Nolan sits under a tarp staring at her hands.
She is 17, in her last year of high school, with plans to go to university.
But all her books are now buried so she has nothing to read to occupy her mind.
She says she feels completely lost, that something has gone missing inside her head.
She says it is like her imagination is gone.
Nolan looks at the children lying on the mattresses around her and says she's worried for all the little ones.
"Children should not be smelling dead people," she says.
The medical emergency in Haiti is shifting. Broken bones, cuts and bruises are healing. People with canes and crutches walk the streets.
But the invisible wounds, the mental trauma may last for generations.
To make sense of what happened, to give this tragedy a meaning so that the people in neighbourhoods like La Mangeoire can deal with the trauma is going to be a daunting, complex task.
Julien and Emilio Eliziane are brothers in their mid-60s. They've spent the last few days building a lean-to out of broken bits of cracked plywood and rusty nails salvaged from the broken homes.
The nails keep bending and the hammer has a broken plastic handle.
Julian wants to make sure that his wife Eloise does not have to sleep in the open anymore. Eloise is afraid of being harmed by the bad spirits that she says live in the dark sky.
But there is not a lot of hammering going on here. Most of the residents of La Mangeoire spend their days sitting around, numb.
Teenage boys stare into space. Young women sit in a circle fiddling with broken bits of concrete, grandmothers stand over smoking wood fires stirring pots of rice and peas for hours, slicing in bits of wieners.
One grandmother served herself. Two spoonfuls of rice. A spoonful of peas. Two pieces of wiener.
Deciding to stay
Nathalie Hermantain lived in the mansion at the top of the hill overlooking La Mangeoire.
Her home did not collapse but it is full of cracks and too dangerous to live in anymore so she now sleeps on the patio.
She's has offered her electrical generator so that the people of La Mangeoire can have a bit of light in the evenings.
"Everybody from the area has taken refuge in my yard. Everybody's together," she says, "I feel a sense of responsibility you know."

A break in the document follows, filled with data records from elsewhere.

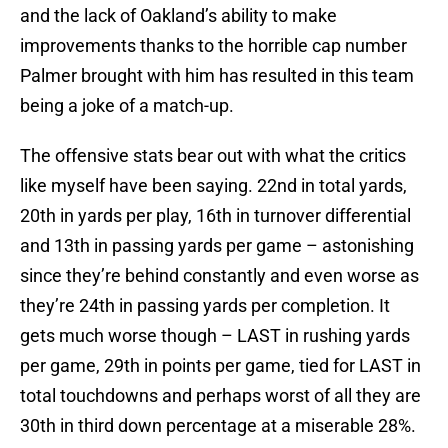
and the lack of Oakland’s ability to make
improvements thanks to the horrible cap number
Palmer brought with him has resulted in this team
being a joke of a match-up.
The offensive stats bear out with what the critics
like myself have been saying. 22nd in total yards,
20th in yards per play, 16th in turnover differential
and 13th in passing yards per game – astonishing
since they’re behind constantly and even worse as
they’re 24th in passing yards per completion. It
gets much worse though – LAST in rushing yards
per game, 29th in points per game, tied for LAST in
total touchdowns and perhaps worst of all they are
30th in third down percentage at a miserable 28%.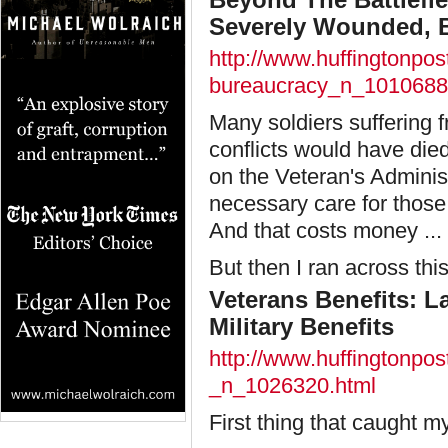
Severely Wounded, B
http://www.huffingtonpos
bureaucracy_n_1010688
Many soldiers suffering f
conflicts would have die
on the Veteran's Administ
necessary care for those s
And that costs money ... l
But then I ran across thi
Veterans Benefits: 
Military Benefits
http://www.huffingtonpos
_n_1026320.html
First thing that caught my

Nathalie Harmantain studied at the University of Miami. She has travelled the world. But La Mangeoire remains home.
"There's something special about the people in the neighbourhood," she says. This is real, this is what it is.
I feel like something has disconnected in my brain because everyday they're saying 'you know so and so died' and you are like 'oh really, oh really' and it's like I don't think I'll ever be the same again."
As evening falls, more and more people curl up on their mattresses and get ready for sleep.
The sound of a prayer service led by a local pastor drifts over the rubble, voices lifted in song gently mix with a low hum of conversation and the occasional whap, whap, whap of low-flying military helicopters.
"Maybe help will come tomorrow," says Anicile St-Hilaire.